━━━ LISTED RECORDS ━━━
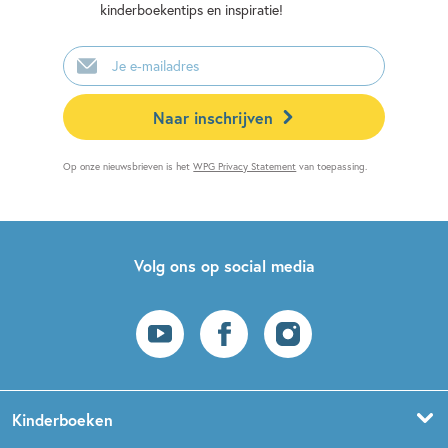
kinderboekentips en inspiratie!
E-
mailadres
Naar inschrijven
Op onze nieuwsbrieven is het
WPG Privacy Statement
van toepassing.
Volg ons op social media
Kinderboeken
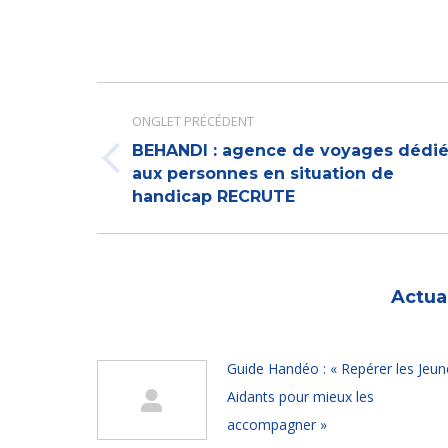
Navigation
de
ONGLET PRÉCÉDENT
commentaire
BEHANDI : agence de voyages dédi
Onglet
aux personnes en situation de
handicap RECRUTE
précédent
Actua
Guide Handéo : « Repérer les Jeun
Aidants pour mieux les
accompagner »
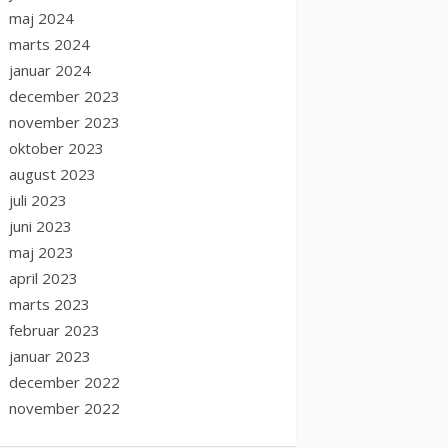
maj 2024
marts 2024
januar 2024
december 2023
november 2023
oktober 2023
august 2023
juli 2023
juni 2023
maj 2023
april 2023
marts 2023
februar 2023
januar 2023
december 2022
november 2022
━━━
DIRECTIONS :: Present all of the lines above as a numbered list, leaving out blank lines and the pictures.

SOLUTION TO THIS TASK ::
1. kinderboekentips en inspiratie!
2. E-
3. mailadres
4. Naar inschrijven
5. Op onze nieuwsbrieven is het
6. WPG Privacy Statement
7. van toepassing.
8. Volg ons op social media
9. Kinderboeken
10. Navigation
11. de
12. ONGLET PRÉCÉDENT
13. commentaire
14. BEHANDI : agence de voyages dédi
15. Onglet
16. aux personnes en situation de
17. handicap RECRUTE
18. précédent
19. Actua
20. Guide Handéo : « Repérer les Jeun
21. Aidants pour mieux les
22. accompagner »
23. maj 2024
24. marts 2024
25. januar 2024
26. december 2023
27. november 2023
28. oktober 2023
29. august 2023
30. juli 2023
31. juni 2023
32. maj 2023
33. april 2023
34. marts 2023
35. februar 2023
36. januar 2023
37. december 2022
38. november 2022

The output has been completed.